▶ Exercise instructions: Lines that include the string "state" are the ones to copy from the entries below.

──────── Supplied data ────────

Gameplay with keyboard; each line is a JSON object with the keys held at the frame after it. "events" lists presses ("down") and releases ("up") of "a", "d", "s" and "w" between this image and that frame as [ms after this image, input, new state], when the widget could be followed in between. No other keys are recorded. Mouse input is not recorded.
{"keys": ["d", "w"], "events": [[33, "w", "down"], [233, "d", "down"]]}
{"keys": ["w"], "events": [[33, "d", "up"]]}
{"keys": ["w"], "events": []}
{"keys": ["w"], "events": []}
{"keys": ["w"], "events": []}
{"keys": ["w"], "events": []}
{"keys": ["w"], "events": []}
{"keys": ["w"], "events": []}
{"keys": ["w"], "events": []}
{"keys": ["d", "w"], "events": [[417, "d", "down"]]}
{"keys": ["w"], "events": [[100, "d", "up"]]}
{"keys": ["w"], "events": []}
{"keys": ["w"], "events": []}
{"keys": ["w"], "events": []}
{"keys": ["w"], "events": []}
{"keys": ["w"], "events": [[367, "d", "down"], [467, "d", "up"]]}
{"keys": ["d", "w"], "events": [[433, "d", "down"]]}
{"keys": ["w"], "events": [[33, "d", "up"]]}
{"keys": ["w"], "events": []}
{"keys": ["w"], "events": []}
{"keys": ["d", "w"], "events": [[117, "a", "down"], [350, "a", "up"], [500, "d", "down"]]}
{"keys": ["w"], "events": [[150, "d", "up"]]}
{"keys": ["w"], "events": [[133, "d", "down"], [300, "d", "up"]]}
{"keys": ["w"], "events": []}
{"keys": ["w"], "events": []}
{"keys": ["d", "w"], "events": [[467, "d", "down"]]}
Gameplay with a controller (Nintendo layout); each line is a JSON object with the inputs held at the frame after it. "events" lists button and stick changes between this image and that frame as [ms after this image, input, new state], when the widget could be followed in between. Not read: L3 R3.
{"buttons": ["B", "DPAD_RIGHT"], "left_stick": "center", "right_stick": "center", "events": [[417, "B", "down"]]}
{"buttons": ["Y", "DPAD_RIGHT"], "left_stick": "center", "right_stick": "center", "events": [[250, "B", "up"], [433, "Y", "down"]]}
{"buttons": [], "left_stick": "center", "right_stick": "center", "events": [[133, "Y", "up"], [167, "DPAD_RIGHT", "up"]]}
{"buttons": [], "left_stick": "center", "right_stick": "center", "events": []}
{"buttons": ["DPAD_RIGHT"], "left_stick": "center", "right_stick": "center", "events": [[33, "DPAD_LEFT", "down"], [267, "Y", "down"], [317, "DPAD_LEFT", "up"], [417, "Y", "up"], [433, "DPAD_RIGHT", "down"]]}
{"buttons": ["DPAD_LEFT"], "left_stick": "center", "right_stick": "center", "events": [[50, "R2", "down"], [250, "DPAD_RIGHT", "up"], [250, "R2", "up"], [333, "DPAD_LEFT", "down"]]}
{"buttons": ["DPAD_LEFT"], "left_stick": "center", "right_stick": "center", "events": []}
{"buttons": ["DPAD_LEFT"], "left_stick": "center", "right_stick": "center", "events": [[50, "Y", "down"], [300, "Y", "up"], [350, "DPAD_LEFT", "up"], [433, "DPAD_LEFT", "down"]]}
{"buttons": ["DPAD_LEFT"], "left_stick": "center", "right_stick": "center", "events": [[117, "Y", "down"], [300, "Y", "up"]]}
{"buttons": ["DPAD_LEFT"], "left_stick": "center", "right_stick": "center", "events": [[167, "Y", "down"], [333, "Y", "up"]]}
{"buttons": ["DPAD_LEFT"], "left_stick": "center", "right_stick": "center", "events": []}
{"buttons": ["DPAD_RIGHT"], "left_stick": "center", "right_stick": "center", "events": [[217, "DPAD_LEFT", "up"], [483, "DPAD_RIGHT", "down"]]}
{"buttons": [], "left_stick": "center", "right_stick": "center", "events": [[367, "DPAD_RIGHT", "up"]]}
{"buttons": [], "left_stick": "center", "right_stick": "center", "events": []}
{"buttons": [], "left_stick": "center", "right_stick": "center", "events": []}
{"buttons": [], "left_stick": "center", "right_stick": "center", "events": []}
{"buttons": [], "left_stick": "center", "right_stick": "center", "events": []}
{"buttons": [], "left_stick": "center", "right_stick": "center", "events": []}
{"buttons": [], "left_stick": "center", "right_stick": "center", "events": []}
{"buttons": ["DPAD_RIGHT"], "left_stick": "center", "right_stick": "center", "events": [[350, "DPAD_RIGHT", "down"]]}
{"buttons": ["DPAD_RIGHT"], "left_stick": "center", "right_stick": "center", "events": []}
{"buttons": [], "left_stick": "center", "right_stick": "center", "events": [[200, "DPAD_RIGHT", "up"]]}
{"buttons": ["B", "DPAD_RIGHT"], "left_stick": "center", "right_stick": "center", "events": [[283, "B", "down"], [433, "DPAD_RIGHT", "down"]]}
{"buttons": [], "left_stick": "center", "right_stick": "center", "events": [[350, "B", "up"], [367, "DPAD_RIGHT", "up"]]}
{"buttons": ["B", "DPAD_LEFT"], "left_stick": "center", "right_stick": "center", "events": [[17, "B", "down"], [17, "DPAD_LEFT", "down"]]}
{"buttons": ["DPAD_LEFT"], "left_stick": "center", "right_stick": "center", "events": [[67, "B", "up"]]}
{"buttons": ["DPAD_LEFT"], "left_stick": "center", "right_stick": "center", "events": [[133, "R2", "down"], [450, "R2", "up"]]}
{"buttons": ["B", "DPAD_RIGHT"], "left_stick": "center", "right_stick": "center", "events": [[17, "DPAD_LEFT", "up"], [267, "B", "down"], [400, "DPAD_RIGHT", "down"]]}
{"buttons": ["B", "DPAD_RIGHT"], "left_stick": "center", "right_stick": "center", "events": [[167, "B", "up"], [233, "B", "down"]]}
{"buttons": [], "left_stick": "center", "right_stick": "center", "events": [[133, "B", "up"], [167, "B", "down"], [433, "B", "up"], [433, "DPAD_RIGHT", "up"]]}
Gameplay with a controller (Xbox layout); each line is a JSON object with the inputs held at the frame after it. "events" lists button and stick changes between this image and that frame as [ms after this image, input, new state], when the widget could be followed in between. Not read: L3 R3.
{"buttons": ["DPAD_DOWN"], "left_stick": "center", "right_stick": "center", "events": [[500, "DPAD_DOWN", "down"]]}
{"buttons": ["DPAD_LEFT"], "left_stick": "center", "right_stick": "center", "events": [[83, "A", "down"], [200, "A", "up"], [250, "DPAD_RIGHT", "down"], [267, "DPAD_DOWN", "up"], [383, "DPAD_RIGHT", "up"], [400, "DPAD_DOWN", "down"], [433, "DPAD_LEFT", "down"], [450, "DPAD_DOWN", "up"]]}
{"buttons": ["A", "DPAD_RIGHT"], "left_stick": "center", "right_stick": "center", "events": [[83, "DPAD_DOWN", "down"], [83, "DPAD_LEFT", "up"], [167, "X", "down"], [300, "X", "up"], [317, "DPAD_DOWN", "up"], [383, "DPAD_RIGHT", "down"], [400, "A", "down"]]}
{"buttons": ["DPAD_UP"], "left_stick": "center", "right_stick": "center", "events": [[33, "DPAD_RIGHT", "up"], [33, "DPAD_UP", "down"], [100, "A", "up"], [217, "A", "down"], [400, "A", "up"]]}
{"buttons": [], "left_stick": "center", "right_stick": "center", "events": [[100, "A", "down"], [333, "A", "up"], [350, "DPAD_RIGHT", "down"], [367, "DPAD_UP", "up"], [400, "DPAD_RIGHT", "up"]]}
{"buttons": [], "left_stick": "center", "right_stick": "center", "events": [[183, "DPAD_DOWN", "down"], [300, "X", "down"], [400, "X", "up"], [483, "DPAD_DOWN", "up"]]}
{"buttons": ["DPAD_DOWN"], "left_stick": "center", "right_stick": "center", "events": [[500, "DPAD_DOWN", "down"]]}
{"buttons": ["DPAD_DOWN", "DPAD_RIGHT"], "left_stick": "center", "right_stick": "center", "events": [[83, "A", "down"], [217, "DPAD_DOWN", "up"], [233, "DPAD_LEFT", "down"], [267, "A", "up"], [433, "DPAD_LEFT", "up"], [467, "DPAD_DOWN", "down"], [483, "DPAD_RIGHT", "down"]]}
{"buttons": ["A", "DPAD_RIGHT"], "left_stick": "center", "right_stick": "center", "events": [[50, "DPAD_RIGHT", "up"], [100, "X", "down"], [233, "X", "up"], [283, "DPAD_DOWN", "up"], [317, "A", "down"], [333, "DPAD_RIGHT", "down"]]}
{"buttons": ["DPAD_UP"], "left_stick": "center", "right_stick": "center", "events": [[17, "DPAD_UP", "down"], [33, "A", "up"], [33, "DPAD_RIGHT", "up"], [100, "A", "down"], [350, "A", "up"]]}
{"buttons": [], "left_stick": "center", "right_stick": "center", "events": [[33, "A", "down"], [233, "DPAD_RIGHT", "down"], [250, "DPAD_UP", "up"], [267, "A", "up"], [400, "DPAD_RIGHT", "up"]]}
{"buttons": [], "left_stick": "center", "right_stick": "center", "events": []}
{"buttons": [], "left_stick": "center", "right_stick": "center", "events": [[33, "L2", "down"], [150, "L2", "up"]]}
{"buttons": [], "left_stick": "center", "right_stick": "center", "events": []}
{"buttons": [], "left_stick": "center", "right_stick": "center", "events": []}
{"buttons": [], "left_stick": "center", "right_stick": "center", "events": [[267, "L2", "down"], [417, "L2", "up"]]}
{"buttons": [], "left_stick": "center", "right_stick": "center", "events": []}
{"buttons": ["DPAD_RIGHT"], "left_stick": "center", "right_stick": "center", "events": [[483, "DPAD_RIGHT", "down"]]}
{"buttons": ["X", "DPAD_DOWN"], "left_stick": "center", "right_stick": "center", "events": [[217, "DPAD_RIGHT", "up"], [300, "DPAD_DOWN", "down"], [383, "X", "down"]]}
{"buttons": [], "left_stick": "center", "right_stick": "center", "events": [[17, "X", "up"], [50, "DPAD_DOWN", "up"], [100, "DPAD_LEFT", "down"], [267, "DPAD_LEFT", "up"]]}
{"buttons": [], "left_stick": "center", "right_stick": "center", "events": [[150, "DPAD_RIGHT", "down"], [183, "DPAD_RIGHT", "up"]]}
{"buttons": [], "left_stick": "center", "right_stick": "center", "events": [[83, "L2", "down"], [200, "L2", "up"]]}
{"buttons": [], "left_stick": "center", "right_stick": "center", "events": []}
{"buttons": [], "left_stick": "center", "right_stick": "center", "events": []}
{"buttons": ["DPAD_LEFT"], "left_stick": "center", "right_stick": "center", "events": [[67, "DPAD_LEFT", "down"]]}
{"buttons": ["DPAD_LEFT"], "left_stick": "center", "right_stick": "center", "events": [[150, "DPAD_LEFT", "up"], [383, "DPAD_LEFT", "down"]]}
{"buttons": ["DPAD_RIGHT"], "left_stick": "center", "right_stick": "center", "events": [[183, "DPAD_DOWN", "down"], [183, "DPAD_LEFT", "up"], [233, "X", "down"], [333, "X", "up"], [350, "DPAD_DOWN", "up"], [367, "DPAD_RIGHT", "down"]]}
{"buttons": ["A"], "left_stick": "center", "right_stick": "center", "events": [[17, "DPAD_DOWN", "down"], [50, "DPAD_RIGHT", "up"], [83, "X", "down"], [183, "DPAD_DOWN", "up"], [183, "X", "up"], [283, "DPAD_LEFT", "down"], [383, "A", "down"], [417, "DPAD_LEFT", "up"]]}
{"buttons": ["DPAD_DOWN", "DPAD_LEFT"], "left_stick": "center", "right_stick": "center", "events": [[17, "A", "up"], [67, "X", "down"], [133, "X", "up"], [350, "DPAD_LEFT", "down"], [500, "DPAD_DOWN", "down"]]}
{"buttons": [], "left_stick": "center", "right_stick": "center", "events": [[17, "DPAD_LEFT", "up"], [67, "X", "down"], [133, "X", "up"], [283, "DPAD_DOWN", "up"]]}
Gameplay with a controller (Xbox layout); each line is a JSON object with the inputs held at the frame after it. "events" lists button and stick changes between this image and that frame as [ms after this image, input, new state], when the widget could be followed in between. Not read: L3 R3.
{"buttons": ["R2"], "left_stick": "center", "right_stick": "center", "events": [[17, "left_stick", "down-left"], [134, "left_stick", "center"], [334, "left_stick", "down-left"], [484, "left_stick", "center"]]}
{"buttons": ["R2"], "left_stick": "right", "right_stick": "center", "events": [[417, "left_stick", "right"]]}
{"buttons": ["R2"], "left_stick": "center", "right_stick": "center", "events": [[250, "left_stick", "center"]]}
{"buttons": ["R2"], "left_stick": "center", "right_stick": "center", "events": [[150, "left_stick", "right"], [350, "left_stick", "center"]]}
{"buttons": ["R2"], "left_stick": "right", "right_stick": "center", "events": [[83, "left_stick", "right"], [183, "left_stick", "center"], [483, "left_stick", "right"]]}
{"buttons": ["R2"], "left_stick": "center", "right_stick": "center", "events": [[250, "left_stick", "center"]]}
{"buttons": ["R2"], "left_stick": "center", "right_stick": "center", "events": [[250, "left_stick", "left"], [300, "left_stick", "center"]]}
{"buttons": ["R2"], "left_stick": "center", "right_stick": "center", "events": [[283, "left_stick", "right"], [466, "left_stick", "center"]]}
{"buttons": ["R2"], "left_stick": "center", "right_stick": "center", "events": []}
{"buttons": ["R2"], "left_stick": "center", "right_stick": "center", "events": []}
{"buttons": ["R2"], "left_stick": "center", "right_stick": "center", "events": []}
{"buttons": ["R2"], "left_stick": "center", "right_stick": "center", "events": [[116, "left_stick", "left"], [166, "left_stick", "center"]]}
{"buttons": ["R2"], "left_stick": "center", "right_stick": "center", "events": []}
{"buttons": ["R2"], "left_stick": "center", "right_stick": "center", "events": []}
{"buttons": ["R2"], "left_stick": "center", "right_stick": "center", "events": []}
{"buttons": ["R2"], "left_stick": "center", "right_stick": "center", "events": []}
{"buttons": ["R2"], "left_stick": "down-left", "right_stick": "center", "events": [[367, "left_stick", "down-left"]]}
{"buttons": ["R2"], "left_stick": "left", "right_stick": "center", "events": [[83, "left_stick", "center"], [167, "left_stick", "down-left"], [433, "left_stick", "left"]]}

────────

▶ Exercise result:
Gameplay with keyboard; each line is a JSON object with the keys held at the frame after it. "events" lists presses ("down") and releases ("up") of "a", "d", "s" and "w" between this image and that frame as [ms after this image, input, new state], when the widget could be followed in between. No other keys are recorded. Mouse input is not recorded.
Gameplay with a controller (Nintendo layout); each line is a JSON object with the inputs held at the frame after it. "events" lists button and stick changes between this image and that frame as [ms after this image, input, new state], when the widget could be followed in between. Not read: L3 R3.
Gameplay with a controller (Xbox layout); each line is a JSON object with the inputs held at the frame after it. "events" lists button and stick changes between this image and that frame as [ms after this image, input, new state], when the widget could be followed in between. Not read: L3 R3.
Gameplay with a controller (Xbox layout); each line is a JSON object with the inputs held at the frame after it. "events" lists button and stick changes between this image and that frame as [ms after this image, input, new state], when the widget could be followed in between. Not read: L3 R3.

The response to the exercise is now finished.